PROBLEM TO SOLVE :: Using the data that follows, return exactly the lines from the one that contains "pinky dip: (323, 674)" through the one that contains "thumb tip: (1021, 1861)", ends included.

Start of Block

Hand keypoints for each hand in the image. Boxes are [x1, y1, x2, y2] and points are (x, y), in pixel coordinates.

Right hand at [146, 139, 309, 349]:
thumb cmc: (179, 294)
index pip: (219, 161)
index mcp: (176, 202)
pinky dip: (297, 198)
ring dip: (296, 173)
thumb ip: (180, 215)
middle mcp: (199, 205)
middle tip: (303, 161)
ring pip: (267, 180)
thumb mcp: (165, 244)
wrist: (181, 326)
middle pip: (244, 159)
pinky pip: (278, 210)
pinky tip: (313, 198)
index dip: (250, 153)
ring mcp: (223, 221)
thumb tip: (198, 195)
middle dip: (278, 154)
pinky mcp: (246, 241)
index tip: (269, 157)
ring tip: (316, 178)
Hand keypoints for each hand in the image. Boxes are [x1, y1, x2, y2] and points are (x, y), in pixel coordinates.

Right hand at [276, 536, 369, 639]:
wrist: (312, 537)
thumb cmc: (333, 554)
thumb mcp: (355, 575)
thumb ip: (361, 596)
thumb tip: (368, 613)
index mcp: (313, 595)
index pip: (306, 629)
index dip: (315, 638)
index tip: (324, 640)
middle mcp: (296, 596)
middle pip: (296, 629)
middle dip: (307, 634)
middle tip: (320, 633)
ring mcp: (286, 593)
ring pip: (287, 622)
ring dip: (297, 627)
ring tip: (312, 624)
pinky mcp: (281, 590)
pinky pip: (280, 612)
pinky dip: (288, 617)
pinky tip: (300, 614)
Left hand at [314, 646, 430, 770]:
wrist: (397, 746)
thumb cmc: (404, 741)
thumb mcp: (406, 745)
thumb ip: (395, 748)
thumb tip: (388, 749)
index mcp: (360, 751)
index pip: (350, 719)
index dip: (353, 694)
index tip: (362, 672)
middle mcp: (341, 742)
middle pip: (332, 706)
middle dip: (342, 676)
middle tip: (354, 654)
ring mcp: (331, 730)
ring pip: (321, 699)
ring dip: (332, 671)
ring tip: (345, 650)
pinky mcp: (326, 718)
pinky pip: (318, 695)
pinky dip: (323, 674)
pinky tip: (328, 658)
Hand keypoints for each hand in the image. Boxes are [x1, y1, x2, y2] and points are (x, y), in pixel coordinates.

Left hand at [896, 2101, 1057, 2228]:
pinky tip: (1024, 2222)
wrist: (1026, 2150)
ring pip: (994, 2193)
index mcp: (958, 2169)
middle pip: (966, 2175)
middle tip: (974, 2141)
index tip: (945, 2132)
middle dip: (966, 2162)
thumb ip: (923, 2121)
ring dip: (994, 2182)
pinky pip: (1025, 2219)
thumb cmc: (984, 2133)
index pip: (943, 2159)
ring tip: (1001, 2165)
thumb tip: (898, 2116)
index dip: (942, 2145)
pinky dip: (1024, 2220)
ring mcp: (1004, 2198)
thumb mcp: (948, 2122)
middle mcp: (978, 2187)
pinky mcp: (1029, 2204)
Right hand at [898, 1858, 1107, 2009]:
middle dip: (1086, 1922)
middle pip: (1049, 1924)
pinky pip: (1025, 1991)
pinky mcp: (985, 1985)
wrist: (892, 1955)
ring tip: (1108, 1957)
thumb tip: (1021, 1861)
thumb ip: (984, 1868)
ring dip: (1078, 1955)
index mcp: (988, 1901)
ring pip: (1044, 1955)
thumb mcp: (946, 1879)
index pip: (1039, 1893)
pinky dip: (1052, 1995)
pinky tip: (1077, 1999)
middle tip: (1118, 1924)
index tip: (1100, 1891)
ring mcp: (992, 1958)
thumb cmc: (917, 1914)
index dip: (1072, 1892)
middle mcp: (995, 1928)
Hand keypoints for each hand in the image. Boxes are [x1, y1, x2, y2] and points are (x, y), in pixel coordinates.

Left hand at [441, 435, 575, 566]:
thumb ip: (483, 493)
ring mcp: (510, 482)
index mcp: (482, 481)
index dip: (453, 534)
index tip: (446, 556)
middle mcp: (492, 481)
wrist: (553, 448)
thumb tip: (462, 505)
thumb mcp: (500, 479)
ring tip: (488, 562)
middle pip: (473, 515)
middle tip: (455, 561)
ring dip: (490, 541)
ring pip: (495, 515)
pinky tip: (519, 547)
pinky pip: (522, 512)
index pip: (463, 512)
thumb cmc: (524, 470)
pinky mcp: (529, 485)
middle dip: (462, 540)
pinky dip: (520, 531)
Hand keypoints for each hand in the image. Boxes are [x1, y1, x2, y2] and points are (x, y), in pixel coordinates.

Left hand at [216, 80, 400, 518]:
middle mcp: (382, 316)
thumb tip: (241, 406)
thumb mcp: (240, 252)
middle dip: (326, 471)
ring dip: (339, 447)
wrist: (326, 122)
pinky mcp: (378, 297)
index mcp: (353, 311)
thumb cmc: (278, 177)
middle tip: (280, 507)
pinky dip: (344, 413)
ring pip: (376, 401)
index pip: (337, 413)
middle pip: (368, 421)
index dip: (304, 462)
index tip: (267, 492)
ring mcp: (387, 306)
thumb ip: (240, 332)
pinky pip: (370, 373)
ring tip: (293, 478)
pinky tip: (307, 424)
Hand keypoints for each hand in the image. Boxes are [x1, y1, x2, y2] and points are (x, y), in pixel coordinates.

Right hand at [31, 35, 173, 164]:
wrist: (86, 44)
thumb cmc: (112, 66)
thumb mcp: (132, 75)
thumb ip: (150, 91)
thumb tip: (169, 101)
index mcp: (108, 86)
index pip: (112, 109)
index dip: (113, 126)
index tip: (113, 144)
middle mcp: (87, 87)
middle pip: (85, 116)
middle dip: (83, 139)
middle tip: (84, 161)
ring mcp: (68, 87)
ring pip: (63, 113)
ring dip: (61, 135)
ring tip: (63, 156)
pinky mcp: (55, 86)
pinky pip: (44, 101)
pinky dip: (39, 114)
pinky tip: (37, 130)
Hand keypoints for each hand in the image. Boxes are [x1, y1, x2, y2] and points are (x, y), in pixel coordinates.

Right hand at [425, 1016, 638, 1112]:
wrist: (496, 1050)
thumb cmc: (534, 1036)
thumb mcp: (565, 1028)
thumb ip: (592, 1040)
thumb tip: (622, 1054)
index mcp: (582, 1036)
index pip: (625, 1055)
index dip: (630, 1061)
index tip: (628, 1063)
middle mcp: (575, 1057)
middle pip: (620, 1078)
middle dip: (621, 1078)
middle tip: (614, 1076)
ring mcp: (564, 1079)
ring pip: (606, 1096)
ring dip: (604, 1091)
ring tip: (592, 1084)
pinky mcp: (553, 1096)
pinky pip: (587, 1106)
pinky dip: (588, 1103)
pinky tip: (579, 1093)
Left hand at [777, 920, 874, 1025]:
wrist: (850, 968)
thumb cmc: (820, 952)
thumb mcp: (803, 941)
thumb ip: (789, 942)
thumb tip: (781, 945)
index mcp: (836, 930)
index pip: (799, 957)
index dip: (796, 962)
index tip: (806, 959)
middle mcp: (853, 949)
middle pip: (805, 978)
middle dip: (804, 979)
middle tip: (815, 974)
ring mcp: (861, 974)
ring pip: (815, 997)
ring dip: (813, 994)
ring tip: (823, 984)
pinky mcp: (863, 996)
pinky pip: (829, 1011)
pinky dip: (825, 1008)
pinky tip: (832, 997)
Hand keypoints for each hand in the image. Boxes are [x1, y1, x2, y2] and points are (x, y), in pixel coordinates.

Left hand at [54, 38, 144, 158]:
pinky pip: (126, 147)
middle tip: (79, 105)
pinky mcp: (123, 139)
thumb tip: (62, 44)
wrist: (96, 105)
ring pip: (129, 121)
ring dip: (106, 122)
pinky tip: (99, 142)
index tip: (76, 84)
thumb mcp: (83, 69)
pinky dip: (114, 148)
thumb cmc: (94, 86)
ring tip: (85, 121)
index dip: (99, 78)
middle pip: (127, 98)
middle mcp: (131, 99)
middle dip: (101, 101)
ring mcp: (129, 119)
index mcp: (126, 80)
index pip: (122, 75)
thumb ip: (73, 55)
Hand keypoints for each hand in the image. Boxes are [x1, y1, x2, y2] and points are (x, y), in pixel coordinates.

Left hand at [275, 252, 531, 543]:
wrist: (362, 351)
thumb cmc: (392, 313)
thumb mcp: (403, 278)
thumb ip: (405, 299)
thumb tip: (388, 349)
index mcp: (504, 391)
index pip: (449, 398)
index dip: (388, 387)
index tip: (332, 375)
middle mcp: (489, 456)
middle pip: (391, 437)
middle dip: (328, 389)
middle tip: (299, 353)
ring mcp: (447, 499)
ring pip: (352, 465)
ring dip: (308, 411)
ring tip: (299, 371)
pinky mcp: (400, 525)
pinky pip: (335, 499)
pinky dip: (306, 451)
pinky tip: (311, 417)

End of Block

SOLUTION FOR THIS EXERCISE ::
pinky dip: (323, 674)
pinky tip: (328, 658)
Hand keypoints for each hand in the image. Boxes are [x1, y1, x2, y2] and points are (x, y), in pixel coordinates.

Left hand at [896, 2101, 1057, 2228]:
pinky tip: (1024, 2222)
wrist: (1026, 2150)
ring pip: (994, 2193)
index mcp: (958, 2169)
middle pip: (966, 2175)
middle tip: (974, 2141)
index tip: (945, 2132)
middle dip: (966, 2162)
thumb ip: (923, 2121)
ring dip: (994, 2182)
pinky pip: (1025, 2219)
thumb cmc: (984, 2133)
index pip: (943, 2159)
ring tip: (1001, 2165)
thumb tip: (898, 2116)
index dip: (942, 2145)
pinky dip: (1024, 2220)
ring mcp: (1004, 2198)
thumb mcp: (948, 2122)
middle mcp: (978, 2187)
pinky mcp: (1029, 2204)
Right hand at [898, 1858, 1107, 2009]:
middle dip: (1086, 1922)
middle pip: (1049, 1924)
pinky pip: (1025, 1991)
pinky mcp: (985, 1985)
wrist: (892, 1955)
ring tip: (1108, 1957)
thumb tip: (1021, 1861)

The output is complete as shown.